Question

The force $\overrightarrow{\mathbf{F}}$ in Fig. 12-70 keeps the $\mathbf{6}\mathbf{.40}\mathbf{\text{\hspace{0.17em}kg}}$ block and the pulleys in equilibrium. The pulleys have negligible mass and friction. Calculate the tension Tin the upper cable. (Hint:When a cable wraps halfway around a pulley as here, the magnitude of its net force on the pulley is twice the tension in the cable.)

Short answer

Tension T in the upper cable is $71.68\text{\hspace{0.17em}N}$.

Step-by-step solution

Understanding the given information

Mass of the block, $\text{m}=6.40\text{\hspace{0.17em}kg}$

Concept and formula used in the given question

Using the equilibrium conditions, you can write the equations for force for the lowest pulley and find the tension in terms of applied force. You can do it for the remaining two pulleys and find the tension in the string holding the topmost pulley.
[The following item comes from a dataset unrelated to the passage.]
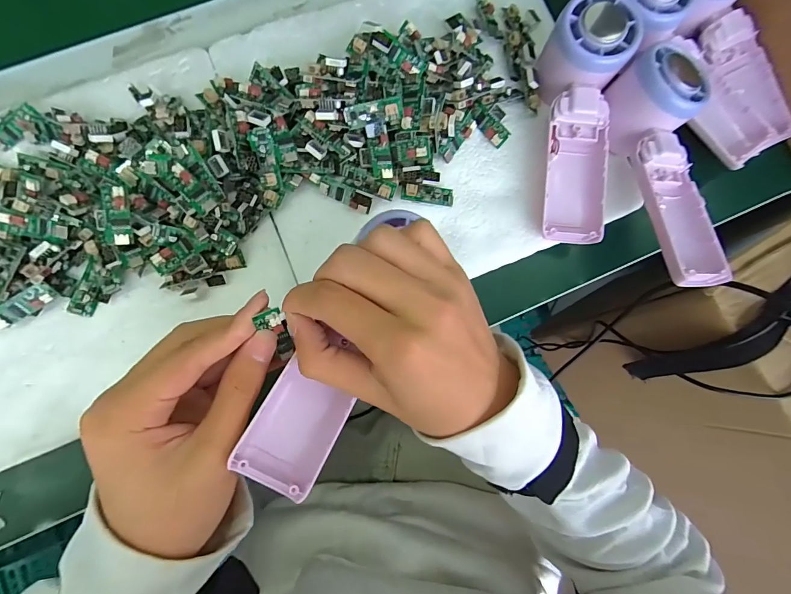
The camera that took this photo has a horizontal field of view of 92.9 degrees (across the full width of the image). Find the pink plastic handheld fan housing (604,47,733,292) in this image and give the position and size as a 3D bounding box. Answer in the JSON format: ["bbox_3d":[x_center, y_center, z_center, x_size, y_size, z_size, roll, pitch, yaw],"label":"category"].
[{"bbox_3d":[0.186,-0.087,0.262,0.063,0.047,0.163,0,82,-2],"label":"pink plastic handheld fan housing"}]

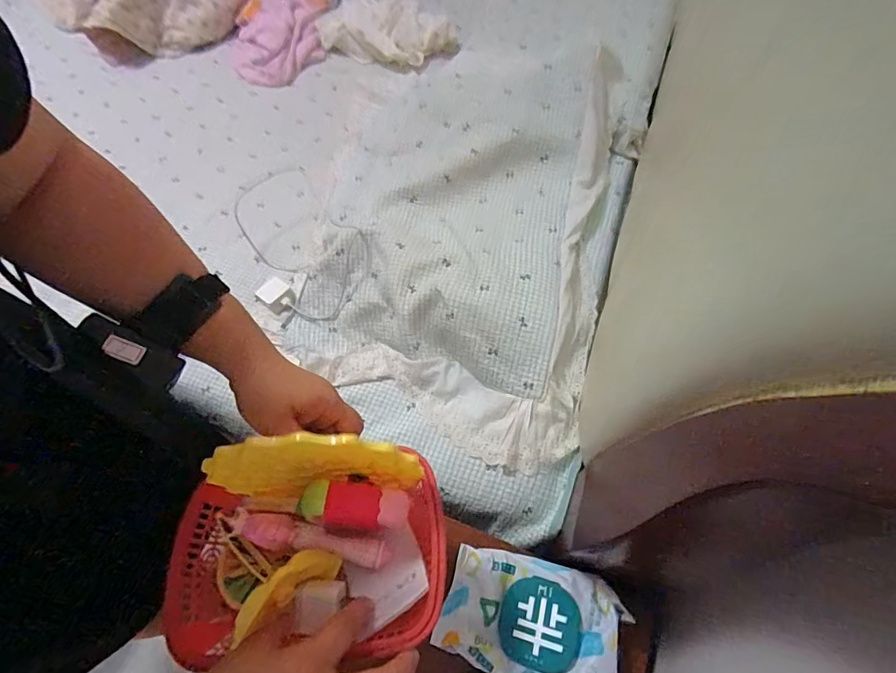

The formula used is given below.

${\sum }_{}^{}{\text{F}}_{\text{net}}=0$

Calculation for the tension T in the upper cable

From the figure, we can conclude that

$\begin{array}{l}{T}_1=F\\ T_2=F+T_1\\ T_2=2F\\ T_3=2F+T_2\\ T_3=4F\\ T=4F+T_3\\ T=8F\end{array}$

In addition, we know the value of force,$\text{F}=62.72\text{\hspace{0.17em}N}$

We can write,

$\begin{array}{l}{T}_1+T_2+T_3=mg\\ 7F=mg\\ F=\frac{mg}{7}\\ F=\frac{62.72N}{7}\\ F=8.96\text{\hspace{0.17em}N}\end{array}$

We already found that,

$T=8F$

So,

$\begin{array}{c}T=\left(8.96N\right)\left(8\right)\\ =71.68\text{\hspace{0.17em}N}\end{array}$

Thus, the tension in the upper cable is $71.68\text{\hspace{0.17em}N}$.